Christopher Rath


Web Filters & Currency

For my own sanity, as well as the protection of our children, our home Internet connection filters web queries.  There are two filtering methods that can be used: (1) scanning the content of the pages and blocking content the filter identifies as "should be blocked"; and (2) keeping a list of sites to be blocked (called a Blacklist) and sites to be allowed (called a Whitelist), and blocking/allowing them.  We have opted to use the second method, and the application we use is called squidGuard.

SquidGuard works in conjunction with a web caching application called Squid.   Our home Internet connection is a cable modem, and use of a web cache reduces the number of queries the computer must make; hopefully speeding our web access.

The fundamental flaw associated with Blacklists is that because the web is a constantly changing environment the Blacklists must be constantly updated.  There are a number of interested parties on the Internet who maintain Blacklists (out of personal interest), and so our approach has been to choose to use one of the Blacklist consolidator engines.  To facilitate the regular updating of our Blacklist, I wrote a small script that can be regularly executed; which downloads the list and installs it.

*Provided material:*
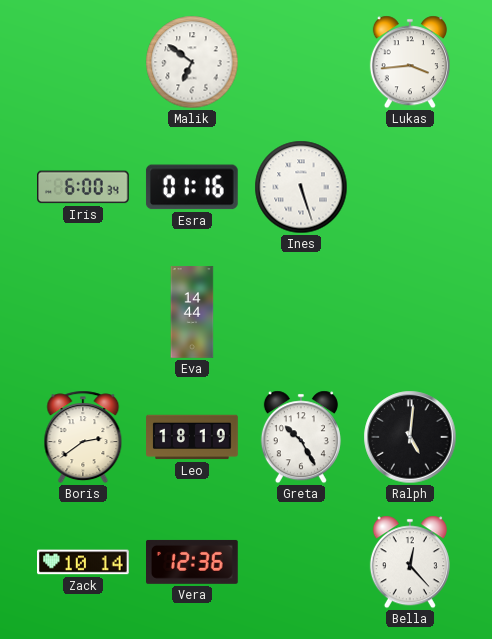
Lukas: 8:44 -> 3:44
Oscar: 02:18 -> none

==

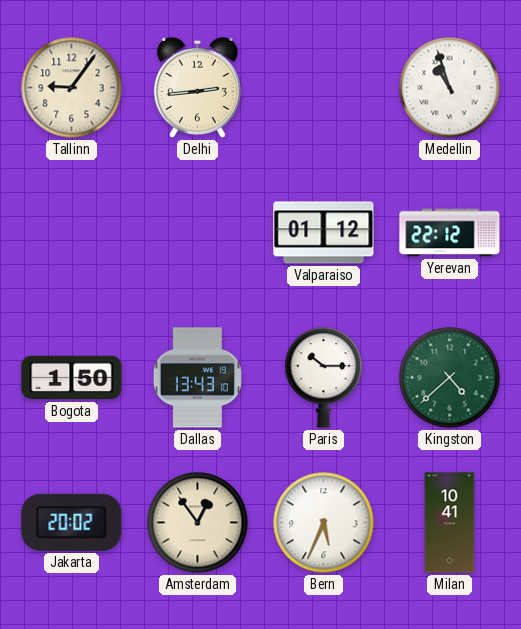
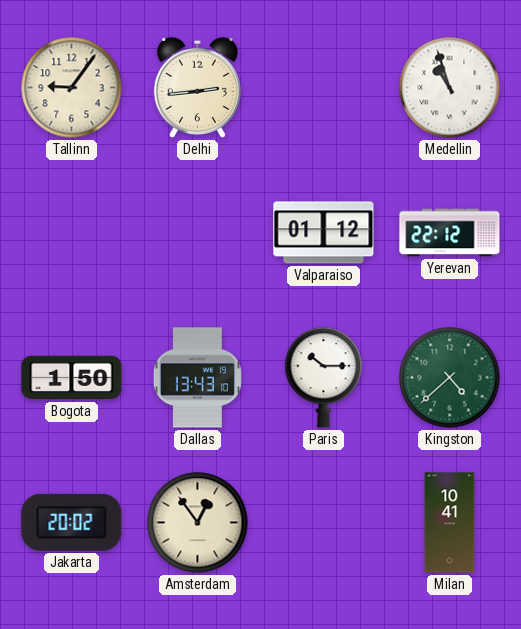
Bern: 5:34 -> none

*Your tasks:*
a – According to the page on web filters and currency, why does the home setup use a web cache?
b – Copy the page on web filters and currency word for word, starting at "SquidGuard works in" and ending at "and installs it.".

*Task-by-task solutions:*
a – The home Internet connection is a cable modem, and a web cache reduces the number of queries the computer must make. The hope is that this speeds up web access.

b –
SquidGuard works in conjunction with a web caching application called Squid.   Our home Internet connection is a cable modem, and use of a web cache reduces the number of queries the computer must make; hopefully speeding our web access.

The fundamental flaw associated with Blacklists is that because the web is a constantly changing environment the Blacklists must be constantly updated.  There are a number of interested parties on the Internet who maintain Blacklists (out of personal interest), and so our approach has been to choose to use one of the Blacklist consolidator engines.  To facilitate the regular updating of our Blacklist, I wrote a small script that can be regularly executed; which downloads the list and installs it.